*** Excerpted passage ***

Safety Data: MSDS Corrosive, Flammable
Synonyms: acetic acid anhydride; acetic oxide; acetyl anhydride; acetyl ether; acetyl oxide; ethanoic anhydrate; ethanoic anhydride
Synthesis: Acetic anhydride is a very handy organic compound that has fallen into ill repute thanks to the drug dealers. It is technically a watched chemical, but you will only have to answer questions at gunpoint if you buy over 250 gallons. Even so, you will most likely be put on The List if you buy any, and you will have to come up with a bunch of explanations as to what you are going to do with it. Acetic anhydride is very corrosive and must be kept away from moisture, as it will decompose into acetic acid. Into a 200-mL Florence flask, add 70 g of finely pulverized, anhydrous sodium acetate. Set the flask up for simple distillation, instead of a thermometer in the top of the flask use an addition funnel. Slowly add, by dropwise addition, 45.5 mL of acetyl chloride from the addition funnel. After half of the acetyl chloride has been added, stop the addition and stir the reaction mix with a glass stirring rod. Afterwards, continue the addition the rest of the way. If at any point during the addition some material should distill over, pour it back into the reaction flask and decrease the rate of addition to prevent this. After the addition is complete, remove the addition funnel, stop up the flask, and distill with flame or hot plate. The crude acetic anhydride thus obtained needs to be purified by distillation. Set up for a simple distillation, add 3 g of finely pulverized, anhydrous sodium acetate to the reaction flask, and then pour in the crude acetic anhydride. The sodium acetate will convert any remaining acetyl chloride into the anhydride. The receiving flask should be under a water shower for cooling. Place a large funnel (a cheap plastic one will work fine) under the flask with a tube leading to the sink, pour cold water over the top of the receiving flask. The receiving flask can also be held directly under the faucet in the sink. Commence the distillation; the yield should be about 50 g of pure acetic anhydride.

acetone			CH₃COCH₃	CAS number 67-64-1
mp -94	bp 56.5	d 0.788	m 58.08	c $?.??

***

**What is expected:** Carry on the chemical reference text past its final line.

*** Material supplied ***

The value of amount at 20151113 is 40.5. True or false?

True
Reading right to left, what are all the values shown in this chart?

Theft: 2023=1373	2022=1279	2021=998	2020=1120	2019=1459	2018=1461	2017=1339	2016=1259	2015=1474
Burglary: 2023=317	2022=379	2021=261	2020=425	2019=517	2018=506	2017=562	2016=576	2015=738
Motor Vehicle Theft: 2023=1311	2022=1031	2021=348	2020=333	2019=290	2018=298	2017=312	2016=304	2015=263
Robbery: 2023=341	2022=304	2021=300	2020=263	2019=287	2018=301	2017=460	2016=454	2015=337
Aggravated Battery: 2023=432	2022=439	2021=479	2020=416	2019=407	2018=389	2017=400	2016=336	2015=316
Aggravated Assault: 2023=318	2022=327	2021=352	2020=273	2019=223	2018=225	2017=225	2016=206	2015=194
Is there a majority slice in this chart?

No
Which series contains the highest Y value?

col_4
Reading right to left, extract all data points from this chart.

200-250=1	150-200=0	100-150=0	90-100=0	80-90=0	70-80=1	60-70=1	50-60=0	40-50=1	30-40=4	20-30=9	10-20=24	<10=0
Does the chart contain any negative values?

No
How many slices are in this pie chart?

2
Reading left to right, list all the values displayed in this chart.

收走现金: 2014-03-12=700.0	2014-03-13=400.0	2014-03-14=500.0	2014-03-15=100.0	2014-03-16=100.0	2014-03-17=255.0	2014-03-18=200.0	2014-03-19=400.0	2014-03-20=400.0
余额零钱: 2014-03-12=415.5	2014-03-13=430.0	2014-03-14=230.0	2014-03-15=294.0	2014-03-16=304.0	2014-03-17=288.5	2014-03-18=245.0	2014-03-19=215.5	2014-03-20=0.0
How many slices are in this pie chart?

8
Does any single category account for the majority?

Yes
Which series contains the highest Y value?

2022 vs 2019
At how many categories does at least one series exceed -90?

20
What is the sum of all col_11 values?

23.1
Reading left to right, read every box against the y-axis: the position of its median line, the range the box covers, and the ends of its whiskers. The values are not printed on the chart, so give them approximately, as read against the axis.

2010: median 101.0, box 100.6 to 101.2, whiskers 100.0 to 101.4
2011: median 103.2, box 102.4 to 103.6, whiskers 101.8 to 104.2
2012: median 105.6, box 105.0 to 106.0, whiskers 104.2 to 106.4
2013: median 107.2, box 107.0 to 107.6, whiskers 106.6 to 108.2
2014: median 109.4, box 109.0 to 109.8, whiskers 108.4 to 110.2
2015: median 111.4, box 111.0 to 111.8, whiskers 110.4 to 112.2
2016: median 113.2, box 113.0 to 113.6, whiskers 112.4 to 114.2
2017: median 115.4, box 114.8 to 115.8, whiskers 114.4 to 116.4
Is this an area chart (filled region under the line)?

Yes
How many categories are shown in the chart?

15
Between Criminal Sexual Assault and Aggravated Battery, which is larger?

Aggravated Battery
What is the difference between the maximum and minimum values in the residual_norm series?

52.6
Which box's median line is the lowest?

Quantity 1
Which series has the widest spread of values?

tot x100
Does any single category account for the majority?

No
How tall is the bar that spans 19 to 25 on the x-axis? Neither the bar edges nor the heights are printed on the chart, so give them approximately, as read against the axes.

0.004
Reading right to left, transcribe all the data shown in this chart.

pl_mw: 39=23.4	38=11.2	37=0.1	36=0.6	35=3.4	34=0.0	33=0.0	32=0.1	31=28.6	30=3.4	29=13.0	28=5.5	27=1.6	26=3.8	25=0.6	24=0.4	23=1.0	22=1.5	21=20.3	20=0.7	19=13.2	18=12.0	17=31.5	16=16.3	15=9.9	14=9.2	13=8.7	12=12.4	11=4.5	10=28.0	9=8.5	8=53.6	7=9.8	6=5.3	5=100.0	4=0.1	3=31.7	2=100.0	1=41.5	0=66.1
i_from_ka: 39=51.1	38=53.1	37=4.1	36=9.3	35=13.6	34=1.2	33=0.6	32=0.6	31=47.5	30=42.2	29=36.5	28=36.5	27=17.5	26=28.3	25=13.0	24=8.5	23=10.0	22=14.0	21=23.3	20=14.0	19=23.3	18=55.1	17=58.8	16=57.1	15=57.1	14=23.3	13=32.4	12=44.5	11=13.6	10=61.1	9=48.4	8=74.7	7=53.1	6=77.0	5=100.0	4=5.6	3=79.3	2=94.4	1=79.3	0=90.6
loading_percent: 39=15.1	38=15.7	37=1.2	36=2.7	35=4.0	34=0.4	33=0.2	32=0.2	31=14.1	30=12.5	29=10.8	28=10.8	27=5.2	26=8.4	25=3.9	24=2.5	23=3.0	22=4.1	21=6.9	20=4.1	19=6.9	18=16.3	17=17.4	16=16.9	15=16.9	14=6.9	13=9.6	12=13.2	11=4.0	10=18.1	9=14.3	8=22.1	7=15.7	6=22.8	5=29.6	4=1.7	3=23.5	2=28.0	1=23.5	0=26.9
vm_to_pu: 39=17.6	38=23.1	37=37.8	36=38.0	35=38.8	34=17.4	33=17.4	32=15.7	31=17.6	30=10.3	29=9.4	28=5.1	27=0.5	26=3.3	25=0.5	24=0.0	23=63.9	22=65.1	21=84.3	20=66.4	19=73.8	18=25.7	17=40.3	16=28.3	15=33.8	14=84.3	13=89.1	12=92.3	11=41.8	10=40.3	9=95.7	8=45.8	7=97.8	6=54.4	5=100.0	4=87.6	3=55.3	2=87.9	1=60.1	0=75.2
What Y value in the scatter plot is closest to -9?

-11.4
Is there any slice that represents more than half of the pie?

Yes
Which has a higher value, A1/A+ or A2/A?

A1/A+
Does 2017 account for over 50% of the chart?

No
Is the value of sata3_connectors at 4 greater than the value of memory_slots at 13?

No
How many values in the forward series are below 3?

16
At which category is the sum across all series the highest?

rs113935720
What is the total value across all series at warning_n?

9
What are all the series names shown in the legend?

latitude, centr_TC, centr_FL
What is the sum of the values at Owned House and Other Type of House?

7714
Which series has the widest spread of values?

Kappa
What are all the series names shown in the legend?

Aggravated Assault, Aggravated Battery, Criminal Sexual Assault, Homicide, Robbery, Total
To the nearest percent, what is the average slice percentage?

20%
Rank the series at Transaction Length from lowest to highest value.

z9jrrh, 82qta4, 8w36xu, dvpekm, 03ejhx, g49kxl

***

**Exercise answer:**
Safety Data: MSDS Flammable
Synonyms: 2-propanone; chevron acetone; dimethyl formaldehyde; dimethylketal; dimethyl ketone; ketone propane; beta-ketopropane; methyl ketone; propanone; pyroacetic acid; pyroacetic ether
Synthesis: Acetone is available as an OTC chemical in just about every hardware store. The stores sell it cheap, pure, and in large quantities. As far as Synthesis goes it is rather complicated, so it is best to purchase it. Its primary use in the household is as a solvent for paint, i.e. thinning paint, removing varnishes, and cleaning brushes. It can be purchased in pint to 5-gallon sizes at hardware stores or paint supply stores without question. Acetone can be dried out by adding a small amount of calcium chloride, say 1 g per 25 mL, and letting it stand for three to seven days in a sealed container. Occasional agitation, every 12-24 hours, will improve the drying process. After letting the acetone stand, distill it to get the dry acetone. Some of the acetone will combine with the calcium chloride, so it necessary to distill it. Store the dry acetone in a well-sealed container.

acetyl chloride			CH₃COCl	CAS number 75-36-5
mp -112	bp 52	d 1.104	m 78.50	c $?.??
Safety Data: MSDS
Synonyms: acetic acid chloride; acetic chloride; ethanoyl chloride
Synthesis: Place 95 mL of glacial acetic acid into a round-bottomed 500-mL Florence flask. Set the flask up for vacuum distillation with addition. Instead of connecting the vacuum adapter to a vacuum source, attach a calcium chloride drying tube. There is no need for vacuum, just an airtight connection to protect the product from moisture. While cooling the flask in a salt-ice bath, slowly add 51 mL of phosphorus trichloride through the addition funnel. After the addition, place the flask in a water bath heated to 40-50 °C. Continue heating until the active evolution of hydrochloric acid gas slackens, and the liquid separates into two layers. To separate the acetyl chloride, which should have formed on the upper layer, heat the flask on a boiling water bath until nothing more distills over. To purify the acetyl chloride, simple distill the product obtained in the same apparatus used before, except this time replace the addition funnel with a thermometer. Collect the portion distilling over from 50 to 56 °C. The yield is about 80-90 g.

acrylic acid			CH₂=CHCO₂H	CAS number 79-10-7
mp 14	bp 141.0	d 1.0621	m 72.06	c $?.??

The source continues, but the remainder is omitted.